Which of the lines below contain the string "offsetDistance" with its case matched exactly? Report each of those lines in full.

## BEGIN

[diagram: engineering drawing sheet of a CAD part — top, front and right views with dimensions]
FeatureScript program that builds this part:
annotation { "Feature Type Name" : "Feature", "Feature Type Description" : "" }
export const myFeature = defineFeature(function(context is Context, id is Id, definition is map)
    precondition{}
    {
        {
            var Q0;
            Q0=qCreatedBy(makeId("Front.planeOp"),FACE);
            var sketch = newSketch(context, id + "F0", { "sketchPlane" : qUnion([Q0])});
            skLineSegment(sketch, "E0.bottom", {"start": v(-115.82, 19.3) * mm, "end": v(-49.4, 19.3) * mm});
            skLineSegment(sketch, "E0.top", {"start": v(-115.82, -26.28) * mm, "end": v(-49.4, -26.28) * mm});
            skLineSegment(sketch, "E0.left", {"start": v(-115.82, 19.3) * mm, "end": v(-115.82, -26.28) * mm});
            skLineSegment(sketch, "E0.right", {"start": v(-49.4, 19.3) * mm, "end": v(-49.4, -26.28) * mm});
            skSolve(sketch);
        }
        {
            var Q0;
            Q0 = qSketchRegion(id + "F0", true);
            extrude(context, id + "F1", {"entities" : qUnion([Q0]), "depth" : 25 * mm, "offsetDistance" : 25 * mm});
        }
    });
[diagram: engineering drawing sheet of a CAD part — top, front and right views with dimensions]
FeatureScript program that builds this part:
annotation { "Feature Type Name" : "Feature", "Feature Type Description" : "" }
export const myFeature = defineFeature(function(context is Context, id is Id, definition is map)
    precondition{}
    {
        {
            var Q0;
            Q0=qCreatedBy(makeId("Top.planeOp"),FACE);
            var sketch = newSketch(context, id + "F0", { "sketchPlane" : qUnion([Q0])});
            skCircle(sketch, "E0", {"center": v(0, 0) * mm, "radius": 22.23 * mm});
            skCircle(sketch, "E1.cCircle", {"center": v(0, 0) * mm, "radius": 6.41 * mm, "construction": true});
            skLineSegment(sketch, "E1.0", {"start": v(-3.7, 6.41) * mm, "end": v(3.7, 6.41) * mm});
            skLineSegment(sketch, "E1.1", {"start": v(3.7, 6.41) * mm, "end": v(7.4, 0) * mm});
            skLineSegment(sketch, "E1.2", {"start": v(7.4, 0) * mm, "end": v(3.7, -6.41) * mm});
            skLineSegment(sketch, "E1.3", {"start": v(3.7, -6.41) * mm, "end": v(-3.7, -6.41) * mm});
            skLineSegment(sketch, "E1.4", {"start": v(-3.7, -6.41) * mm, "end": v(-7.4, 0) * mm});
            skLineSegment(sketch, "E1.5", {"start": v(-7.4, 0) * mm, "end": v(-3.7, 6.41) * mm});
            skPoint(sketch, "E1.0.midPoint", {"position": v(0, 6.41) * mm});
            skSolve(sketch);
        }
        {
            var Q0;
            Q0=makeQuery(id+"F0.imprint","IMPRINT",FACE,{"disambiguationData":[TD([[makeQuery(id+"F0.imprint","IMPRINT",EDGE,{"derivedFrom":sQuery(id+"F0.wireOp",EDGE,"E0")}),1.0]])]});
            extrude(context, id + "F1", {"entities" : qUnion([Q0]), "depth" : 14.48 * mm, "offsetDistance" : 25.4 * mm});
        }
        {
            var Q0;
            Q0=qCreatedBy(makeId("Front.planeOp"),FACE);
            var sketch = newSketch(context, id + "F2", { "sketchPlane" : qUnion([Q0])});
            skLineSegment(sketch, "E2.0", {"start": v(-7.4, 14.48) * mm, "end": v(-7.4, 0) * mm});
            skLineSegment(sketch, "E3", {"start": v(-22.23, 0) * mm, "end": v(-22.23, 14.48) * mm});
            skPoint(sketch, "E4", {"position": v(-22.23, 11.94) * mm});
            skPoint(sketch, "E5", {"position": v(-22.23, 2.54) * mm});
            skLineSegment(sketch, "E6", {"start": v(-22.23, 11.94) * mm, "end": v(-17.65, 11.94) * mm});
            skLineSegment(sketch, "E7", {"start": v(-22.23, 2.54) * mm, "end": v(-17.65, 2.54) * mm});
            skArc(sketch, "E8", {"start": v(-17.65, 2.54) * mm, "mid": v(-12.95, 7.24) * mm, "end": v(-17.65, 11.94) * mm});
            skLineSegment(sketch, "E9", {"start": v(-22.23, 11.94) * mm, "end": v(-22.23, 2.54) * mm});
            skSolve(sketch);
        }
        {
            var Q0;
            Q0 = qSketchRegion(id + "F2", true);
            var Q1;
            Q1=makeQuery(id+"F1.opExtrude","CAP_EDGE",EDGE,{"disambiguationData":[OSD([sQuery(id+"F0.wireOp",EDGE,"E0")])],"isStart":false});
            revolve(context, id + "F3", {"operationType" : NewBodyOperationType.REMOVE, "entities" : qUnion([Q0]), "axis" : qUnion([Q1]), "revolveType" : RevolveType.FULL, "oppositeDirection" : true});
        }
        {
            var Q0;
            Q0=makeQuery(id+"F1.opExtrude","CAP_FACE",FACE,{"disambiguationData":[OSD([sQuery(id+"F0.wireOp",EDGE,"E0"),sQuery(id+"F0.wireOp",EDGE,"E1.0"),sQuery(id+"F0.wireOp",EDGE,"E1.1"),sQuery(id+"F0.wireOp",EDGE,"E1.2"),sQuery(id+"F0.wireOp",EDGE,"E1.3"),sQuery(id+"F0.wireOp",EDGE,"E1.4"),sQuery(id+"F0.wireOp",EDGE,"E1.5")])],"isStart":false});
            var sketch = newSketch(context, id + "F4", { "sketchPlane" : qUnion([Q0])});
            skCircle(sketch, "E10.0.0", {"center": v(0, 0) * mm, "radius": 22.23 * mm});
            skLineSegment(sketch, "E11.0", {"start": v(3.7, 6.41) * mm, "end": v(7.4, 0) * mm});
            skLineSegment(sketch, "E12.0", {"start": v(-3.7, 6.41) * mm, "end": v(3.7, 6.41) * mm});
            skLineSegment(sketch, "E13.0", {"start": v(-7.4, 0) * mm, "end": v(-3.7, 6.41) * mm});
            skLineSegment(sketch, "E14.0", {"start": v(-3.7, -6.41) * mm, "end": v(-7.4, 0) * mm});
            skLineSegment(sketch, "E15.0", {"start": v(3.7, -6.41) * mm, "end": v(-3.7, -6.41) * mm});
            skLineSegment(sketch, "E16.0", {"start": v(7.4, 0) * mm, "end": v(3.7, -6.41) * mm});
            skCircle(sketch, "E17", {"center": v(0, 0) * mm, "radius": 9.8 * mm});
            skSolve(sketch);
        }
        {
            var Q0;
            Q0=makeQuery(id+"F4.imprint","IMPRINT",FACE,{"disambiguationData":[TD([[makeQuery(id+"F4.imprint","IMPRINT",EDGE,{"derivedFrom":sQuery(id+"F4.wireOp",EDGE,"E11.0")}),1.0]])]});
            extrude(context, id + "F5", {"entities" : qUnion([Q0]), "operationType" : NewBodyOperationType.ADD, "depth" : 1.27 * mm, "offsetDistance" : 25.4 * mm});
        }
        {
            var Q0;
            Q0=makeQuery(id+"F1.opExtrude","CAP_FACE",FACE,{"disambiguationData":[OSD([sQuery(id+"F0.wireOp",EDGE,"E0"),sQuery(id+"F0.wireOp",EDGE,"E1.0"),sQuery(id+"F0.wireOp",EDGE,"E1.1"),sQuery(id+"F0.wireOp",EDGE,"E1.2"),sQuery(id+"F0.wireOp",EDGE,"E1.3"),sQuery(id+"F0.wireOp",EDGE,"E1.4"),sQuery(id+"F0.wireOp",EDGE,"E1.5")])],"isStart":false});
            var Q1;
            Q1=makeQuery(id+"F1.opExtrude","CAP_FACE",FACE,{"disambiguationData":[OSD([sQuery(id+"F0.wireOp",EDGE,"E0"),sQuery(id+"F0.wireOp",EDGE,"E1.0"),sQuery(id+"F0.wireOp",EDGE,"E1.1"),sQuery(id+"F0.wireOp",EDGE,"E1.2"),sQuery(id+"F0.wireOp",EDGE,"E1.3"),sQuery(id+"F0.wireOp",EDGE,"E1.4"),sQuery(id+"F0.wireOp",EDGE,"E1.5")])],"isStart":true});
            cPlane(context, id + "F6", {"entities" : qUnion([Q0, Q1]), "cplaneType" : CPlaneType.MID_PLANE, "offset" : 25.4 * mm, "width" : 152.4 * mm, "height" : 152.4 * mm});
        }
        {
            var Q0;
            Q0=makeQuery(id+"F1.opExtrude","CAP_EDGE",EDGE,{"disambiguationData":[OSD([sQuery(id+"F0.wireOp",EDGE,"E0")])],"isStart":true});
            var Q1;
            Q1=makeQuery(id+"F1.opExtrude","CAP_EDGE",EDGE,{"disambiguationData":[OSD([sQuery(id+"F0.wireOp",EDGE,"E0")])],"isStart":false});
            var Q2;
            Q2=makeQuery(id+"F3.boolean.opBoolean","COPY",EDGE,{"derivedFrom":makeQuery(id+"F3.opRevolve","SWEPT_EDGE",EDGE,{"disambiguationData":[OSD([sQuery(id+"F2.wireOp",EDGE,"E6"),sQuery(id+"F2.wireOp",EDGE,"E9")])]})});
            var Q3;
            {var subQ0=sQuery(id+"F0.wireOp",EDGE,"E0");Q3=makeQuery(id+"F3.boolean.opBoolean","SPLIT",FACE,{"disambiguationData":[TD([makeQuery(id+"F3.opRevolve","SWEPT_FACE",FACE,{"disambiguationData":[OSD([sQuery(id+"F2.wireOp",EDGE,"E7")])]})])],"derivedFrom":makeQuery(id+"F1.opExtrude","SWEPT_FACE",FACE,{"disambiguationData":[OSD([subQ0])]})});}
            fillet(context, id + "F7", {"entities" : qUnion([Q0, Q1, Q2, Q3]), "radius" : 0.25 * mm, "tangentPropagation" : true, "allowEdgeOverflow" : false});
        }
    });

## END

(Task answer):
            extrude(context, id + "F1", {"entities" : qUnion([Q0]), "depth" : 25 * mm, "offsetDistance" : 25 * mm});
            extrude(context, id + "F1", {"entities" : qUnion([Q0]), "depth" : 14.48 * mm, "offsetDistance" : 25.4 * mm});
            extrude(context, id + "F5", {"entities" : qUnion([Q0]), "operationType" : NewBodyOperationType.ADD, "depth" : 1.27 * mm, "offsetDistance" : 25.4 * mm});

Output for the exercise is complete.